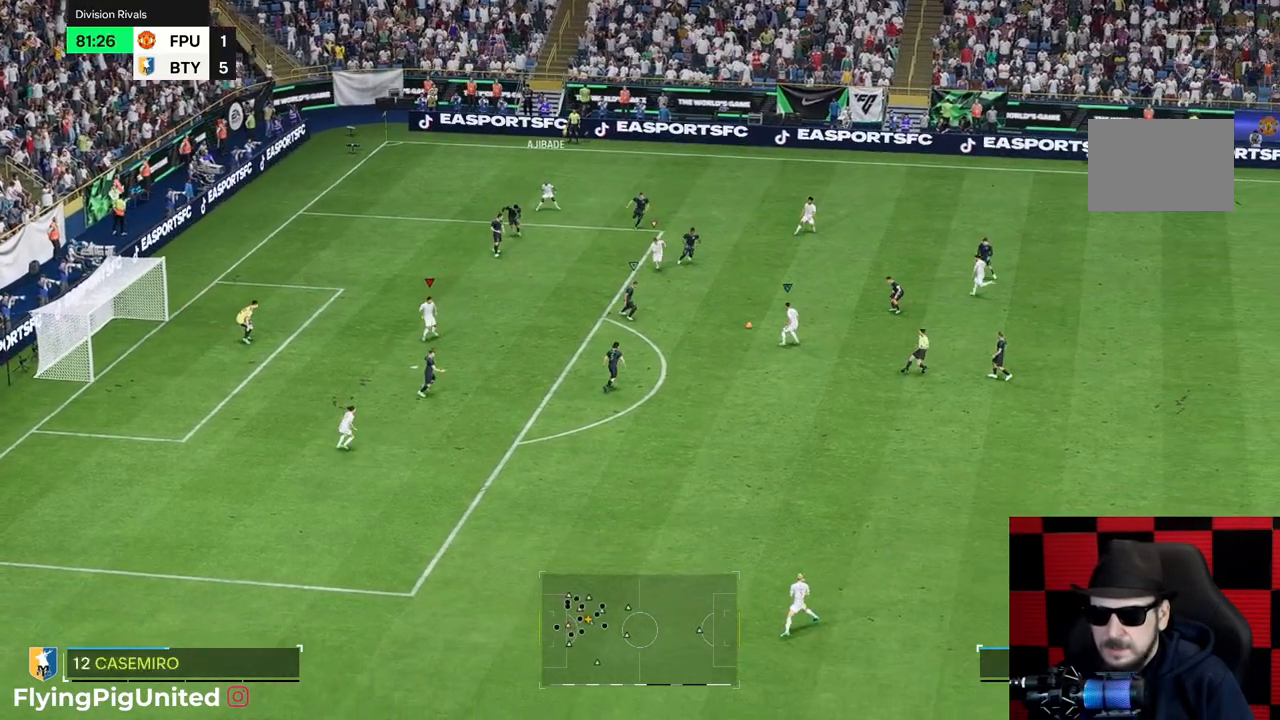
{"buttons": [], "left_stick": "down-right", "right_stick": "center", "events": [[217, "left_stick", "down-right"]]}
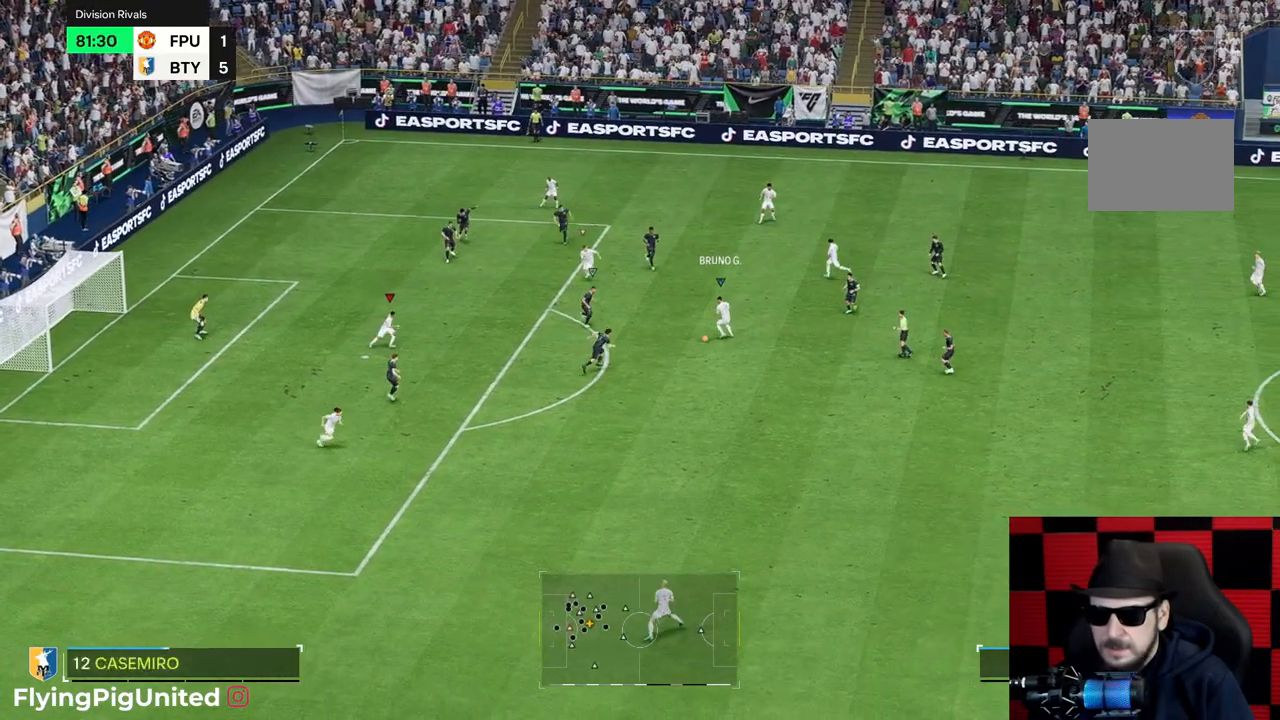
{"buttons": [], "left_stick": "down", "right_stick": "center", "events": [[467, "left_stick", "down"]]}
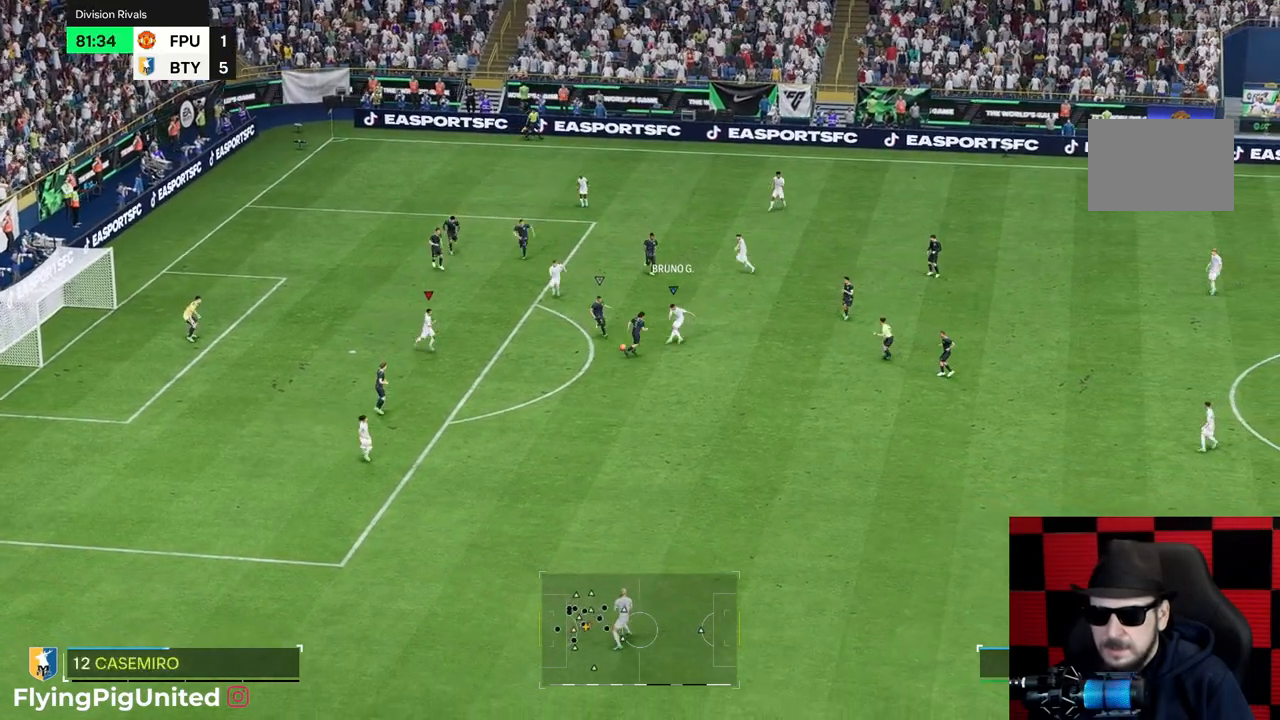
{"buttons": [], "left_stick": "down-left", "right_stick": "center", "events": [[100, "left_stick", "down-left"]]}
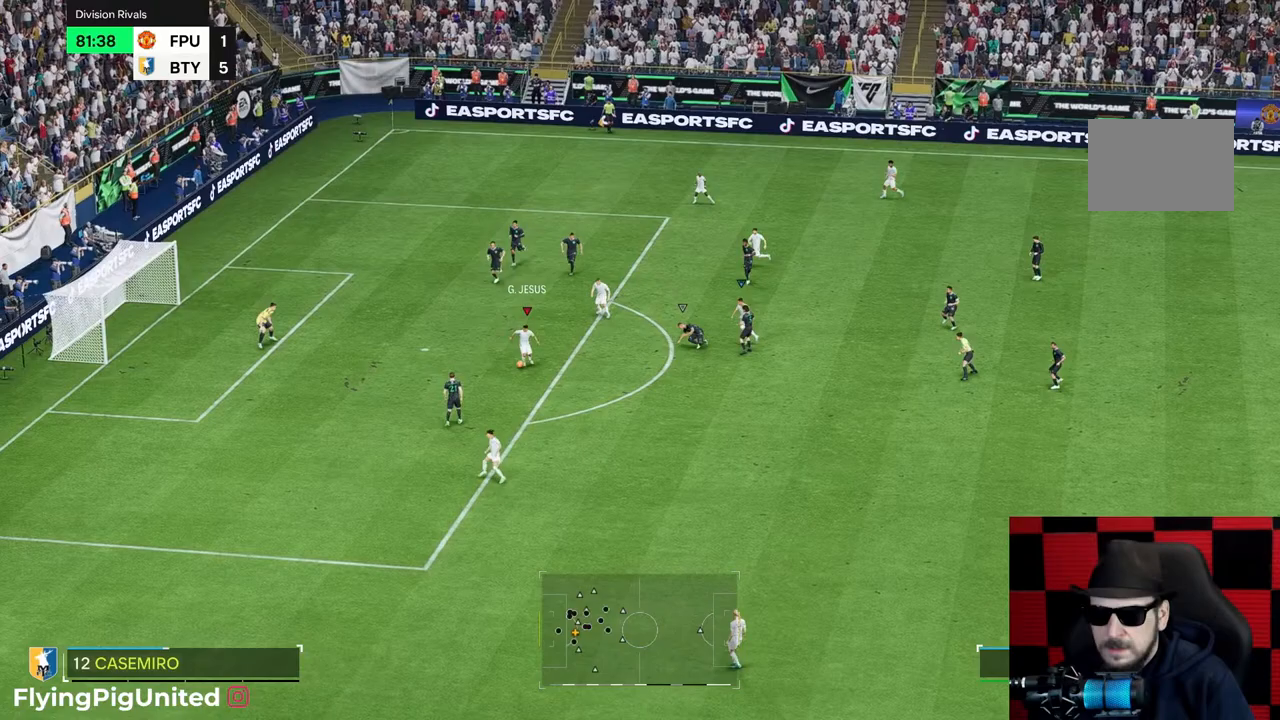
{"buttons": [], "left_stick": "up-left", "right_stick": "center", "events": [[17, "left_stick", "left"], [217, "left_stick", "up-left"]]}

☆ ☆ ☆ ☆ ☆

- [Work order] Text only, please: give the listing again word for word with no images.

- [Result]
{"buttons": [], "left_stick": "down-right", "right_stick": "center", "events": [[217, "left_stick", "down-right"]]}
{"buttons": [], "left_stick": "down", "right_stick": "center", "events": [[467, "left_stick", "down"]]}
{"buttons": [], "left_stick": "down-left", "right_stick": "center", "events": [[100, "left_stick", "down-left"]]}
{"buttons": [], "left_stick": "up-left", "right_stick": "center", "events": [[17, "left_stick", "left"], [217, "left_stick", "up-left"]]}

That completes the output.